# 21.2: Analysis of basic Python operations

In Python, most arithmetic operations are constant time; multiplication usually takes longer than addition and subtraction, and division takes even longer, but these run times don’t depend on the magnitude of the operands. Very large integers are an exception; in that case the run time increases with the number of digits.

Indexing operations—reading or writing elements in a sequence or dictionary—are also constant time, regardless of the size of the data structure.

A for loop that traverses a sequence or dictionary is usually linear, as long as all of the operations in the body of the loop are constant time. For example, adding up the elements of a list is linear:

    total = 0
for x in t:
total += x


The built-in function sum is also linear because it does the same thing, but it tends to be faster because it is a more efficient implementation; in the language of algorithmic analysis, it has a smaller leading coefficient.

As a rule of thumb, if the body of a loop is in $$O(n^a)$$ then the whole loop is in $$O(n^{a+1})$$. The exception is if you can show that the loop exits after a constant number of iterations.

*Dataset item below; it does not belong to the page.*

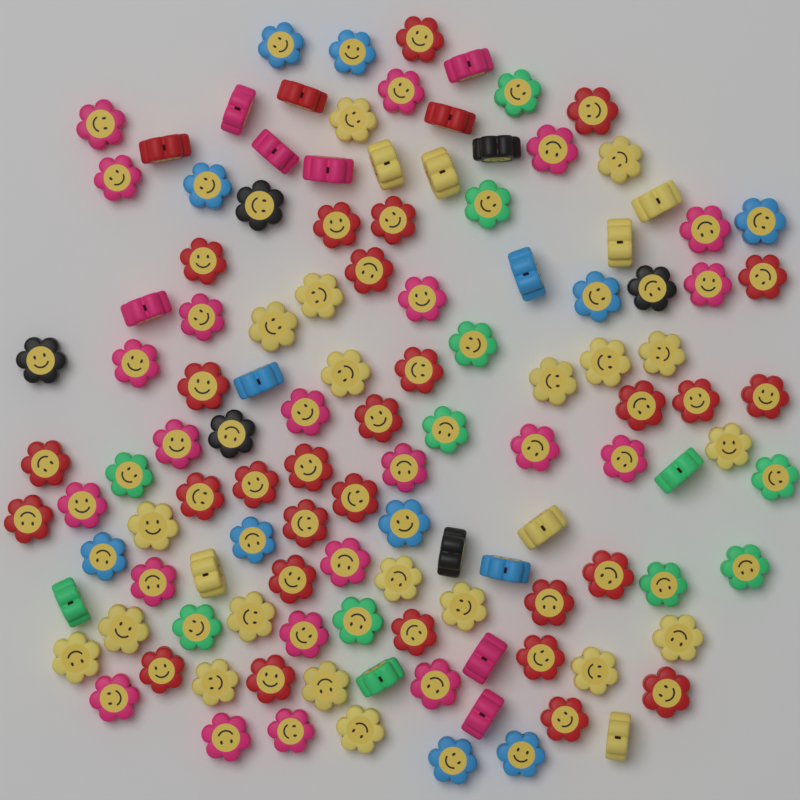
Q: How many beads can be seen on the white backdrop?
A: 120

If a loop runs $$k$$ times regardless of $$n$$, then the loop is in $$O(n^a)$$, even for large $$k$$.

Multiplying by $$k$$ doesn’t change the order of growth, but neither does dividing. So if the body of a loop is in $$O(n^a)$$ and it runs $$n/k$$ times, the loop is in $$O(n^{a+1})$$, even for large $$k$$.

Most string and tuple operations are linear, except indexing and len, which are constant time. The built-in functions min and max are linear. The run-time of a slice operation is proportional to the length of the output, but independent of the size of the input.

String concatenation is linear; the run time depends on the sum of the lengths of the operands.

All string methods are linear, but if the lengths of the strings are bounded by a constant—for example, operations on single characters—they are considered constant time. The string method join is linear; the run time depends on the total length of the strings.

Most list methods are linear, but there are some exceptions:

• Adding an element to the end of a list is constant time on average; when it runs out of room it occasionally gets copied to a bigger location, but the total time for $$n$$ operations is $$O(n)$$, so the average time for each operation is $$O(1)$$.
• Removing an element from the end of a list is constant time.
• Sorting is $$O(n\log{n})$$.

Most dictionary operations and methods are constant time, but there are some exceptions:

• The run time of update is proportional to the size of the dictionary passed as a parameter, not the dictionary being updated.
• keys, values and items are constant time because they return iterators. But if you loop through the iterators, the loop will be linear.

The performance of dictionaries is one of the minor miracles of computer science. We will see how they work in Section B.4.

Exercise $$\PageIndex{1}$$

7. Many of the non-comparison sorts are linear, so why does does Python use an $$O(n\log{n})$$ comparison sort?